#### [EXCERPTED RECORDS]

>>>

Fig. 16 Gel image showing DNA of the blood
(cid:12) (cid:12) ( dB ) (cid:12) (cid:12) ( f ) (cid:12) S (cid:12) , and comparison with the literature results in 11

<<<
>>>

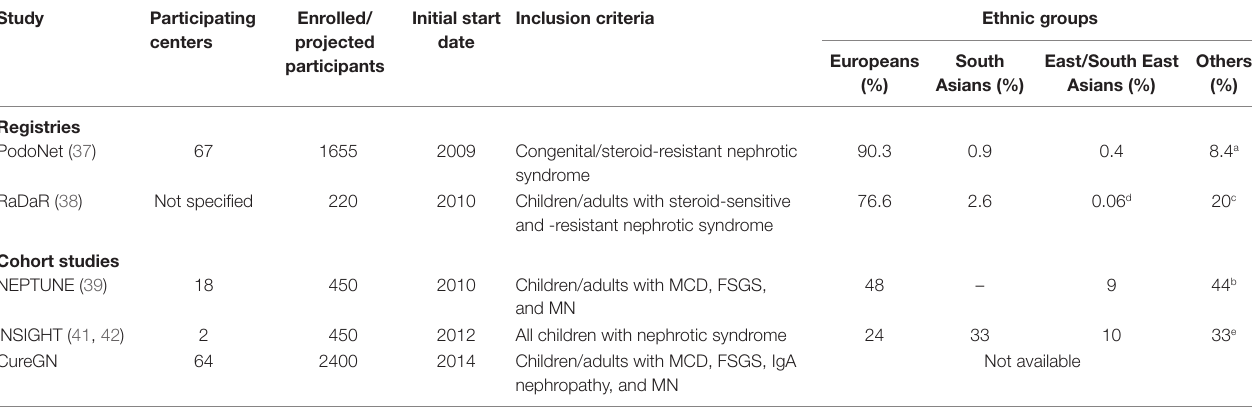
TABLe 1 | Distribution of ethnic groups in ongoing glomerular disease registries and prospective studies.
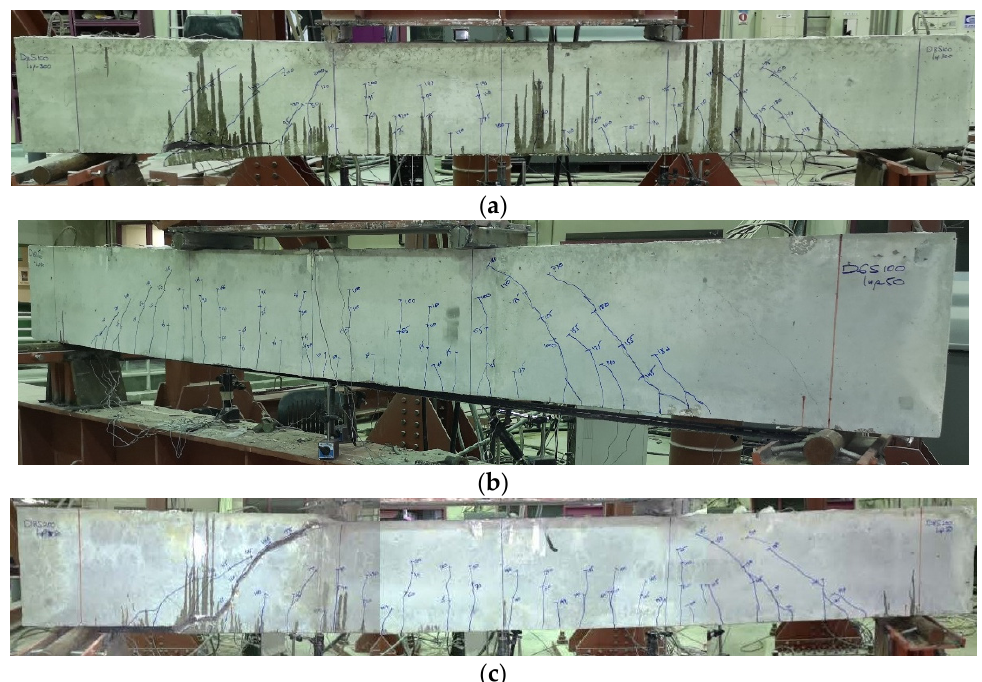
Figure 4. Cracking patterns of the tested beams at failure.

<<<
>>>

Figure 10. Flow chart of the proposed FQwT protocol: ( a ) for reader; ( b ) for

<<<

#### [WHAT NEEDS TO BE DONE]
Only the lines above starting at the line that holds "Fig. 16 Gel image showing DNA of the blood" and ending at the line that holds "(cid:12) (cid:12) ( dB" are to be repeated, exactly and in full.

#### [TASK RESPONSE]
Fig. 16 Gel image showing DNA of the blood
(cid:12) (cid:12) ( dB ) (cid:12) (cid:12) ( f ) (cid:12) S (cid:12) , and comparison with the literature results in 11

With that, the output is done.